Customer: "But I had no problems when the code came to my phone."

"Unfortunately, many of our other customers, and customers of other financial institutions were not correctly protected by the code alone.. and were still getting scammed or confused.. and losing _all_ their money."

Customer: "[...] I'm finding this very frustrating, I need to get into my account."

"That is understandable, but we take the security of your account and your personal information very seriously, and this requires us to make changes to maintain that security in the face of new threats and actors as they evolve."

It’s all a gradual improvement over time though, as both companies are able to adopt better practices and customers become accustomed to it. Many, many more people are using TOPT than a decade ago.

it would be most convenient to have no 2FA. hell, skip the password too, then nobody will forget theirs. security is tradeoffs, but NIST says "if you take security seriously, you should not use SMS 2FA".

I don't see why SMS would need to write to a store, public or not. One can implement SMS-2FA using TOTP for example, it's just that the TOTP secret is not shared with the recipient.

What if my OTP base data is exported to a publically-readable datastore? I could be tricked into exporting the QR codes from Google Authenticator, for example. Though I see that there are significantly better 2FA methods, it does seem like the biggest flaws with SMS 2FA are in the insecure implementations, not the actual concept.

Thanks, this is the hint I needed.

Same with Natwest / Virgin. I do not think I have ever verified anything with SMS banking wise, sometimes you get alerts via SMS though.

But did you RTFA? SMS aggregators can also be hacked or can leak SMSs by accident.

Ban would need to be combined with a requirement for something else.

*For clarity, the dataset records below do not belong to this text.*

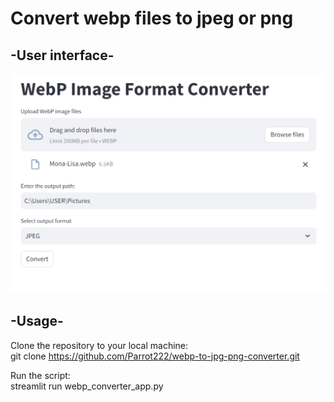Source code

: # Convert webp files to jpeg or png
## -User interface-  
![image](https://github.com/Parrot222/Webp-Image-Format-Converter/blob/main/webp-converter.png)  

## -Usage-
Clone the repository to your local machine:  
git clone https://github.com/Parrot222/webp-to-jpg-png-converter.git  
  
Run the script:  
streamlit run webp_converter_app.py   
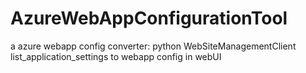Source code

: # AzureWebAppConfigurationTool
a azure webapp config converter: python WebSiteManagementClient list_application_settings to webapp config in webUI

I think 999 of those databases are the same data set. I lost a password ten years ago from a blog breach and I get almost a monthly notification about it showing up again and again.

Good point.

But what's the threat model here?

I didn't think of 2FA as being protection against password reuse. People should still avoid reusing passwords and change them if they know of a breach.

Are there really attackers who are picking up breach databases and then sim-swapping to get the 2FA as well?

You cannot disable this anymore. You can add a hardware key, but cannot disable the mobile confirmation thing.

It is not but CCC is indicating that this provider was only used for 2FA. Sorry I was getting a bit ahead of myself here, this was earlier exposed as a breach of Twilio's vendor (IdentifyMobile). In the case of Twilio they offer an API for 2FA, Twilio Verify. I wanted to clarify that this breach was not only for 2FA, Verify API in the case of Twilio, but for all SMS sent through IdentifyMobile.